Some carriers have policies that ban any applicant, including drivers, with a criminal background. Based on EEOC guidance, this can create serious legal problems. In a white paper co-authored with Mark R. Waterfill, Esq., a partner in the Labor & Employment and Litigation Groups of Benesch, Avatar CEO Mark G. Gardner makes these points:
• Eliminate policies or practices that exclude people from employment based on any criminal record.
• Train managers, hiring officials, and decisionmakers about Title VII and its prohibition on employment discrimination.
• Develop a narrowly tailored written policy and procedure for screening applicants and employees for criminal conduct.
– Identify essential job requirements and the actual
circumstances under which the jobs are performed.
– Determine the specific offenses that may demonstrate
unfitness for performing such jobs.
• Identify the criminal offenses based on all available evidence.
– Determine the duration of exclusions for criminal
conduct based on all available evidence.
• Include an individualized assessment.
– Record the justification for the policy and procedures.

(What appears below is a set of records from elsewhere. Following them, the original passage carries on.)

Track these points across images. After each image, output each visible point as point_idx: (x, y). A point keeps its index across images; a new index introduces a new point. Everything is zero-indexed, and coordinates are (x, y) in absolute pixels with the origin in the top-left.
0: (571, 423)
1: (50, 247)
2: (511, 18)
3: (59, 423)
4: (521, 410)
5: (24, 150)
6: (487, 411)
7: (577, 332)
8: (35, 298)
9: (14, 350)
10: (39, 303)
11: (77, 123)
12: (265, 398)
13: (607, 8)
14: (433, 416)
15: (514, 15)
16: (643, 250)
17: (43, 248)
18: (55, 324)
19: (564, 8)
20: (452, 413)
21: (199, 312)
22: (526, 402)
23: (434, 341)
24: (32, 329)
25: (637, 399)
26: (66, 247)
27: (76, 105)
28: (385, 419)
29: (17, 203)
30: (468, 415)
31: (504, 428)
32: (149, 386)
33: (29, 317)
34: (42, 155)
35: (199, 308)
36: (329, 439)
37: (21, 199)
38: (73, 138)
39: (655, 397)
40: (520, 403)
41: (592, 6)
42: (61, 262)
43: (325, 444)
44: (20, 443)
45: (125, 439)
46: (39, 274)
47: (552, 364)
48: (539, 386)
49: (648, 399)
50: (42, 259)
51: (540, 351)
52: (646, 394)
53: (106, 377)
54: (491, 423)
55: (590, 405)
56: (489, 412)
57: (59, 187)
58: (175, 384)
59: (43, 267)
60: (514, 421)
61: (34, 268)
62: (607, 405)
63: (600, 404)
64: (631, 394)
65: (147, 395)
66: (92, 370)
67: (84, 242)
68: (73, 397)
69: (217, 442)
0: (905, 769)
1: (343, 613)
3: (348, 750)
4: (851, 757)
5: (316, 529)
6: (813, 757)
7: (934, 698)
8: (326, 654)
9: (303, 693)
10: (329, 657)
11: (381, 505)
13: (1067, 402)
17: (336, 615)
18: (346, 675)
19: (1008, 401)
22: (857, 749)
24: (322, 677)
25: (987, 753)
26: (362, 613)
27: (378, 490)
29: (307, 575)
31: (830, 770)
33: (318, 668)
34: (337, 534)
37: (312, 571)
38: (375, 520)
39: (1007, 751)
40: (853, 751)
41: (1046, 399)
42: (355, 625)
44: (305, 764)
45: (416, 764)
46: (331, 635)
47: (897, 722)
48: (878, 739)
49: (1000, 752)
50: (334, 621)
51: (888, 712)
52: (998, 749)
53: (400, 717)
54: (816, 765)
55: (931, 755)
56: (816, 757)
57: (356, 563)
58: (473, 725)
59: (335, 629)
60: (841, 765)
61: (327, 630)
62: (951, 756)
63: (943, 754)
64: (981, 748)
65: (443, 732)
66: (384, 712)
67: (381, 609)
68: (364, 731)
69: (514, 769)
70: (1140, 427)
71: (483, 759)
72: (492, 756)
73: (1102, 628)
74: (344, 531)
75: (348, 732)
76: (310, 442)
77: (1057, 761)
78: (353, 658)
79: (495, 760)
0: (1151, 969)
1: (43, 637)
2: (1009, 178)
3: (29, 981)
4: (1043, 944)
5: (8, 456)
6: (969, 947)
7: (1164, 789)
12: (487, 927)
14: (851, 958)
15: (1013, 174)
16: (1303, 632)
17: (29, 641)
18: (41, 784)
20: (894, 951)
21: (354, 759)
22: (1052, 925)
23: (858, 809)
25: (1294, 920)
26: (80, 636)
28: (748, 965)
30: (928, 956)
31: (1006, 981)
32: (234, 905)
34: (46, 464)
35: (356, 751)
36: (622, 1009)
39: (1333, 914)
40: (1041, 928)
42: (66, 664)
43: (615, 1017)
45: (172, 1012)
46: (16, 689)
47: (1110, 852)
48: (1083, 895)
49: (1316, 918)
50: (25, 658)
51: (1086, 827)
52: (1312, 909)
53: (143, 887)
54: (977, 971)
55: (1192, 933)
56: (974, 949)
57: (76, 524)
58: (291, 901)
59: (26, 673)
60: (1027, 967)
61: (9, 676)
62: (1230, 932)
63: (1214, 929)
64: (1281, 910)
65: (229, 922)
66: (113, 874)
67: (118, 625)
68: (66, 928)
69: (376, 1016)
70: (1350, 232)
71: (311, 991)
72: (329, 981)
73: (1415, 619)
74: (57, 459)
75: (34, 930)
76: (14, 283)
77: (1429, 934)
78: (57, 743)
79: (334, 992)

– Note and keep a record of consultations and research
considered in crafting the policy and procedures.
• Train managers, hiring officials, and decisionmakers on how to implement the policy and procedures consistent with Title VII.
• When asking questions about criminal records, limit inquiries to records for which exclusion would be job related for the position in question and consistent with business necessity.
• Keep information about applicants’ and employees’ criminal records confidential. Only use it for the purpose for which it was intended.